In response, a Xiaomi spokesperson told The Hacker News that a successful attack on the “self-upgrade” feature by a random attacker is impossible, as the MIUI’s (Xiaomi’s Android firmware for mobile devices) checks the signature of the Analytics.apk app during installation, and will not install any app that has not be signed by Xiaomi. He also noted that “Starting from MIUI V7.3 released in April/May, HTTPS was enabled to further secure data transfer, to prevent any man-in-the-middle attacks,”

To completely block access for this app, users can use an ad-blocking app with root access to blacklist Xiaomi related webservers as uninstalling the app does not work because it reinstalls itself after a while.

Microsoft brings Tuesday Patches to an end


Yesterday’s Patch Tuesday is meant to be the last traditional Windows Patch Tuesday. Microsoft is changing its patch release model. The new model will have all patches for a month bundled together and users will not be able to pick and choose which updates to install.

Microsoft has said this will start with Windows 10 but will be affect other operating systems as well in due course.

Security teams should be prepared to make changes to their patching methods as soon as Microsoft implements its new patch release model.

Critical Zero-day vulnerability in MySQL

mysql_hostingMultiple severe vulnerabilities affecting MySQL and it’s forks were discovered by researcher, Dawid Golunski according to Helpnetsecurity. One of the vulnerabilities – CVE-2016-6662 – can be used to make malicious settings in the MySQL configuration file or create a new configuration file, allowing execution of arbitrary code with root access when the service is restarted. The vulnerability.

Golunski explained in an advisory published on Monday, that “The vulnerability affects all MySQL servers in default configuration in all version branches (5.7, 5.6, and 5.5) including the latest versions, and could be exploited by both local and remote attackers,”

Oracle is yet to release a fix for these issues even though Golunski reported to the issues to them in late July. MySQL forks, Percona and MariaDB have pushed out new releases that addresses the CVE-2016-6662.

Golunski advised, “As temporary mitigations, users should ensure that no mysql config files are owned by mysql user, and create root-owned dummy my.cnfi3 files that are not in use,”

Spyware found on Vietnam Airlines disguised as McAfee Antivirus

The spyware that recently infected Vietnam Airlines is revealed to be a variant of the Korplug RAT which disguises itself as a McAfee antivirus program according to analysis of the malware by Malwarebytes.

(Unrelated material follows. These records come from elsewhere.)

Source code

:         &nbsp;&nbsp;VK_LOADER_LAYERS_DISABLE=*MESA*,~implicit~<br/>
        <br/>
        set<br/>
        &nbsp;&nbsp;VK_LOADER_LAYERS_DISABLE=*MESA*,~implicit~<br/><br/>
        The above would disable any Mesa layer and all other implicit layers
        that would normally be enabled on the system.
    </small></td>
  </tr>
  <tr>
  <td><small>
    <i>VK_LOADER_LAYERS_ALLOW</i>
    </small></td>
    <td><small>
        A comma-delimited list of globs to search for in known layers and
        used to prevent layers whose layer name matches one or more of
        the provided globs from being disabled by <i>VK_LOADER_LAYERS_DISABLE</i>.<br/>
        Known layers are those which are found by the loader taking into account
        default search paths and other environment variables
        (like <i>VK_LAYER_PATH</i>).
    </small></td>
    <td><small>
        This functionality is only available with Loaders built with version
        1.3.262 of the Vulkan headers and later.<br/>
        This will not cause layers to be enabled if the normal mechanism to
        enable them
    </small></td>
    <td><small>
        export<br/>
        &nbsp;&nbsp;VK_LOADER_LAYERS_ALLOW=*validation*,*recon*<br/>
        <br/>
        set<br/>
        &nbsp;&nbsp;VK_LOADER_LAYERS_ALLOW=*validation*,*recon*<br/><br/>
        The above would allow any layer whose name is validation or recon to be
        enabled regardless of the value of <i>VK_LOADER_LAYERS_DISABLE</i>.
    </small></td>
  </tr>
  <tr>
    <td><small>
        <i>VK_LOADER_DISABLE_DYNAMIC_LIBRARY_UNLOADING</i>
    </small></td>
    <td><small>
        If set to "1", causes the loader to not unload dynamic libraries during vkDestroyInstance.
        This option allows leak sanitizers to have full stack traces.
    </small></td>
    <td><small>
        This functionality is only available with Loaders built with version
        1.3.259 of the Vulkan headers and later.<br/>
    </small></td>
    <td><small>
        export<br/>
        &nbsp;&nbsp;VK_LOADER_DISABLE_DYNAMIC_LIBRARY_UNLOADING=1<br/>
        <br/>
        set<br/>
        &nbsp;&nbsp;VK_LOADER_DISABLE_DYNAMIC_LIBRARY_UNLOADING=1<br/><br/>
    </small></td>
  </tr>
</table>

Malwarebytes’ examination of the Korplug payload found a legitimate McAfee software with a signed certificate but with a compromised  Dynamic Link Library that was used to hijack the execution of the legitimate software. The spyware obfuscates it’s malicious coding and hides it under layers of loaders and files.

Korplug is also known as  PlugX and is linked to the Chinese APT groups. More information on the malware is on Malwarebyte’s blog.

Pegasus was sold for lawful use only

what-is-malware-as-a-serviceThe NSO Group, an organization that reportedly specializes in ‘cyber-war’ which combined three iOS zero-day vulnerabliities into Pegasus malware claims that the malware was only sold to governnments under signed agreements to be used in a lawful manner. Spokesperson of the group, Zamir Dahbash told the Washington Post that “Specifically, the products may only be used for the prevention and investigation of crimes.” But according to SCMagazine, researchers suspect that the malware was used to target an activist, Ahmed Mansoor, who originally sent the malware to Lookout and Citizen Lab for examination.

Uses who fear that they have been infected by Pegasus can use Lookout mobile apps to check their devices. All users are encouraged to update their devices to iOS 9.3.5.